- **What you should do**:
Reproduce, unchanged, the lines between the one holding "Table 1. Heat" and the last line of the records, including both ends, but no pictures.

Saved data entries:
= Beginning of Section =

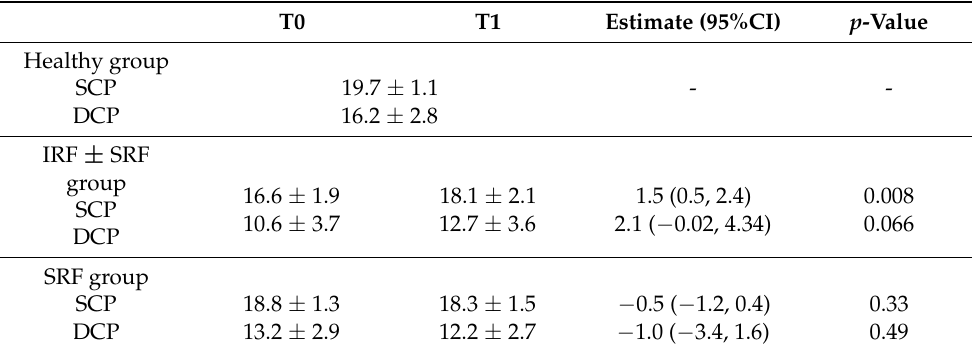
Table 7. Effect of time on mean vascular density (MVD) according to the patient group and plexus analyzed. The analyses were performed using a multivariable linear mixed effects model including age, fibrosis and atrophy as covariates. The estimate gives the increase or decrease in the variable between T0 and T1 independently of age, fibrosis and atrophy. T0 T1 Estimate (95%CI) p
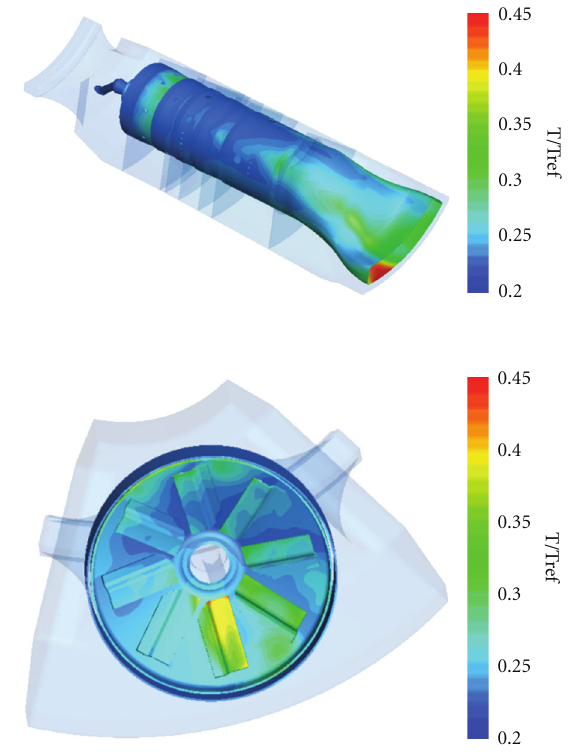
Figure 12: Combustor can and dome temperature contours at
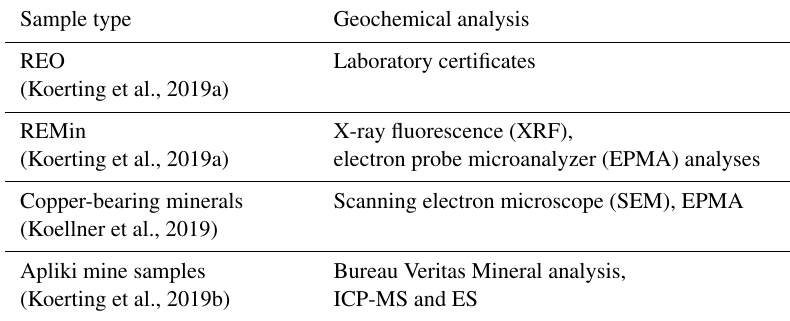
Table 5. Sample type and corresponding geochemical characterization method.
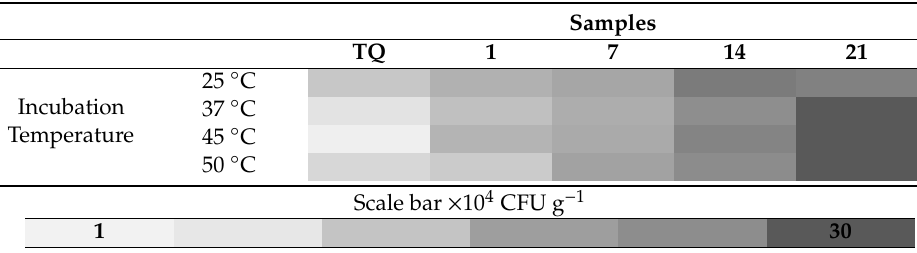
Table 1. Heat map reporting of colony-forming units (CFU) g − 1 in each site for each temperature.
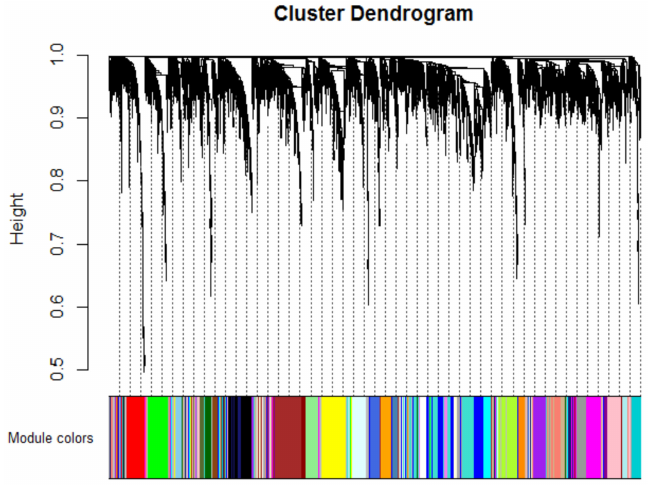
Figure 3. Dendrogram of all di ff erentially expressed genes clustered based on a dissimilarity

= End of Section =

- **Final answer**:
Table 1. Heat map reporting of colony-forming units (CFU) g − 1 in each site for each temperature.
Figure 3. Dendrogram of all di ff erentially expressed genes clustered based on a dissimilarity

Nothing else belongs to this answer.